In this regard, I recognize that we may draw inferences from the record for purposes of evaluating OLR’s motion for summary judgment. However, as the Dissent is well aware, all reasonable inferences that might be drawn from the offered evidence are to be drawn in favor of the party opposing summary judgment. Farmers Co-op. Ass’n v. Amsden, LLC, 2007 MT 286, ¶ 24, 339 Mont. 445, ¶ 24, 171 P.3d 690, ¶ 24; Larsen v. Western States Ins. Agency, Inc., 2007 MT 270, ¶ 11, 339 Mont. 407, ¶ 11, 170 P.3d 956, ¶ 11; Stokes v. State ex rel. Montana Dept. of Transp., 2007 MT 169, ¶ 7,338 Mont. 165, ¶ 7, 162 P.3d 865, ¶ 7; Shelton v. State Farm Mut. Auto. Ins. Co., 2007 MT 132, ¶ 13, 337 Mont. 378, ¶ 13, 160 P.3d 531, ¶ 13. Here, the party opposing summary judgment on OLR’s R.S. 2477 theory is the Landowners; thus, all reasonable inferences that might be drawn from the offered evidence are to be drawn in the Landowners’ favor.

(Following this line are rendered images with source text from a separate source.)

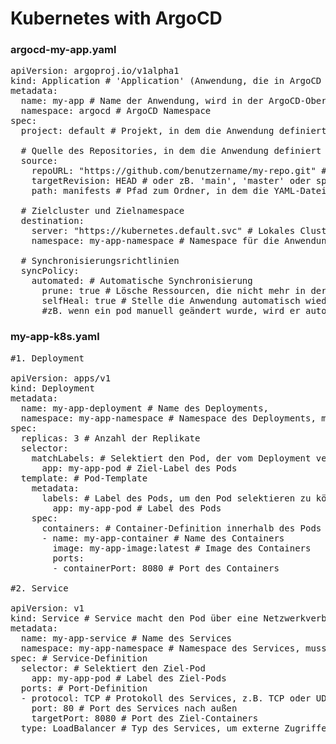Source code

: # Kubernetes with ArgoCD

### argocd-my-app.yaml

<pre>
apiVersion: argoproj.io/v1alpha1
kind: Application # 'Application' (Anwendung, die in ArgoCD verwaltet wird)
metadata:
  name: my-app # Name der Anwendung, wird in der ArgoCD-Oberfläche angezeigt
  namespace: argocd # ArgoCD Namespace
spec:
  project: default # Projekt, in dem die Anwendung definiert ist (default ist das Standardprojekt)

  # Quelle des Repositories, in dem die Anwendung definiert ist
  source:
    repoURL: "https://github.com/benutzername/my-repo.git" # URL des Git-Repositorys
    targetRevision: HEAD # oder zB. 'main', 'master' oder spezifische Branches
    path: manifests # Pfad zum Ordner, in dem die YAML-Dateien liegen, könnte auch zB. 'k8s' sein

  # Zielcluster und Zielnamespace
  destination:
    server: "https://kubernetes.default.svc" # Lokales Cluster, kann auch ein externer Cluster sein
    namespace: my-app-namespace # Namespace für die Anwendung, muss mit dem Service und dem Deployment übereinstimmen

  # Synchronisierungsrichtlinien
  syncPolicy:
    automated: # Automatische Synchronisierung
      prune: true # Lösche Ressourcen, die nicht mehr in der Quelle definiert sind
      selfHeal: true # Stelle die Anwendung automatisch wieder her, wenn sie nicht mehr im gewünschten Zustand ist
      #zB. wenn ein pod manuell geändert wurde, wird er automatisch wieder korrigiert
</pre>

### my-app-k8s.yaml

<pre>
#1. Deployment

apiVersion: apps/v1
kind: Deployment
metadata:
  name: my-app-deployment # Name des Deployments, 
  namespace: my-app-namespace # Namespace des Deployments, muss mit dem Service übereinstimmen
spec:
  replicas: 3 # Anzahl der Replikate
  selector:
    matchLabels: # Selektiert den Pod, der vom Deployment verwaltet wird
      app: my-app-pod # Ziel-Label des Pods
  template: # Pod-Template
    metadata:
      labels: # Label des Pods, um den Pod selektieren zu können im Deployment und im Service
        app: my-app-pod # Label des Pods
    spec:
      containers: # Container-Definition innerhalb des Pods
      - name: my-app-container # Name des Containers
        image: my-app-image:latest # Image des Containers
        ports:
        - containerPort: 8080 # Port des Containers

#2. Service

apiVersion: v1
kind: Service # Service macht den Pod über eine Netzwerkverbindung zugänglich
metadata:
  name: my-app-service # Name des Services
  namespace: my-app-namespace # Namespace des Services, muss mit dem Deployment übereinstimmen
spec: # Service-Definition
  selector: # Selektiert den Ziel-Pod
    app: my-app-pod # Label des Ziel-Pods
  ports: # Port-Definition
  - protocol: TCP # Protokoll des Services, z.B. TCP oder UDP
    port: 80 # Port des Services nach außen
    targetPort: 8080 # Port des Ziel-Containers
  type: LoadBalancer # Typ des Services, um externe Zugriffe zu ermöglichen

</pre>
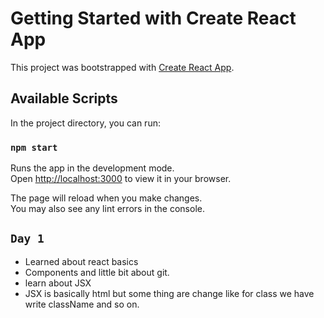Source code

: # Getting Started with Create React App

This project was bootstrapped with [Create React App](https://github.com/facebook/create-react-app).

## Available Scripts

In the project directory, you can run:

### `npm start`

Runs the app in the development mode.\
Open [http://localhost:3000](http://localhost:3000) to view it in your browser.

The page will reload when you make changes.\
You may also see any lint errors in the console.

## `Day 1`
- Learned about react basics
- Components and little bit about git.
- learn about JSX
- JSX is basically html but some thing are change like for class we have write className and so on.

In this regard, OLR’s proposal is not merely to provide public access to the Plymouth Rock Extension Placer. It is to provide public access to the Our Lady of the Rockies statue as well. In other words, OLR proposes essentially to extend the alleged public right-of-way, by way of a tram, to the top of the Continental Divide. Whether this use is within the scope of any R.S. 2477 highway that may exist over the Landowners’ properties is questionable. See Southern Utah Wilderness Alliance v. Bureau of Land Management, 425 F.3d 735, 746 (10th Cir. 2005) (“[T]he scope of an R.S. 2477 right of way is limited by the established usage of the route as of the date of repeal of the statute,” i.e., as of October 21,1976.).